(Beginning of Text section)
A marginal plot, controlled with `marginal_x` and `marginal_y`, displays two variables along the x and y axes, with individual distributions on the margins.  

In [64]:
import plotly.express as px
import seaborn as sns

tips = px.data.tips()
# print(tips)

fig = px.scatter(
    tips,
    x="total_bill",
    y="tip",
    marginal_x="histogram",
    marginal_y="violin",
    labels=dict(total_bill="Total bill", tip="Tip"),
    title="Tips vs Total bill",
    width=550,
    height=550,
)
fig.show()

## Marginal plot-2:

Many of the Plotly graphs allow the addition of marginal plots, e.g. here we show a `density_heatmap` instead of a `scatter` plot

In [65]:
import plotly.express as px
import seaborn as sns

tips = px.data.tips()
# print(tips)

fig = px.density_heatmap(
    tips,
    x="total_bill",
    y="tip",
    marginal_x="histogram",
    marginal_y="histogram",
    color_continuous_scale=px.colors.sequential.Viridis,
    nbinsx=50,
    nbinsy=50,
    labels=dict(total_bill="Total bill", tip="Tip"),
    title="Joint distribution of tip and total bill",
    width=550,
    height=550,
)
(End of Text section)
Brief 1:
Answer from the marginal plot text:
(a) In the first example, what kind of plot is placed on the y margin?
(b) Which color scale does the `density_heatmap` example use?
(c) What title is given to the second figure?
Brief 2:
Show every line of the listing that contains the string "конвертировать".
(Beginning of Input for this task)
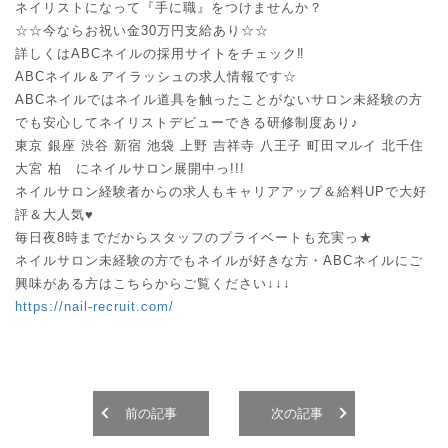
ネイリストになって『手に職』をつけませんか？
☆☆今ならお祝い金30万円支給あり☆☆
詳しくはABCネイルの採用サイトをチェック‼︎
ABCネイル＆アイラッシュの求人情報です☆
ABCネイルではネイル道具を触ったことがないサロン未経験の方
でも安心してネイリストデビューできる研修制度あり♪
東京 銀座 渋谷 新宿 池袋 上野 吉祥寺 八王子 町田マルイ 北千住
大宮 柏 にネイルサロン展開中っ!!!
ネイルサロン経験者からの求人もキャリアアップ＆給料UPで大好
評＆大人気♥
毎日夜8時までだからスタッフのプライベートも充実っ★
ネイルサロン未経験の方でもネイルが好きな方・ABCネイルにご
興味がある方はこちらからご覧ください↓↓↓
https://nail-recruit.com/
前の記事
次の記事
(End of Input for this task)
(Beginning of Input for this task)
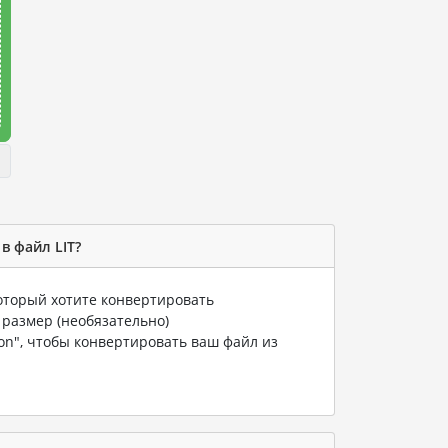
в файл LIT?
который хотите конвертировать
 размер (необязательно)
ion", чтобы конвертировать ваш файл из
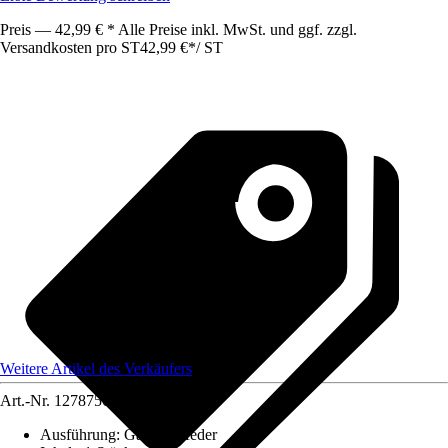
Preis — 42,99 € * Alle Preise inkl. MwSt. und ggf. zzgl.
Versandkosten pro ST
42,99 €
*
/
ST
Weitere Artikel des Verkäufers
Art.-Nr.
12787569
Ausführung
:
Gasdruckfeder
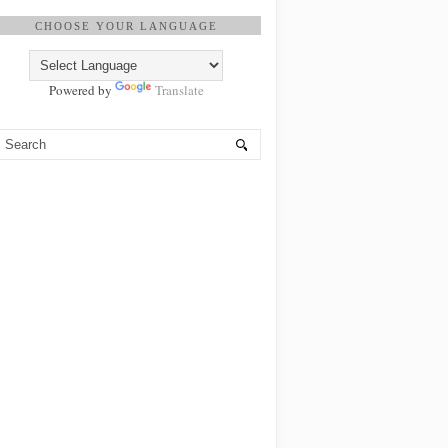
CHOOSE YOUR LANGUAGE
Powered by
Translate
(End of Input for this task)
Answer section 1:
(a) A violin plot.
(b) px.colors.sequential.Viridis.
(c) "Joint distribution of tip and total bill"

Answer section 2:
который хотите конвертировать
ion", чтобы конвертировать ваш файл из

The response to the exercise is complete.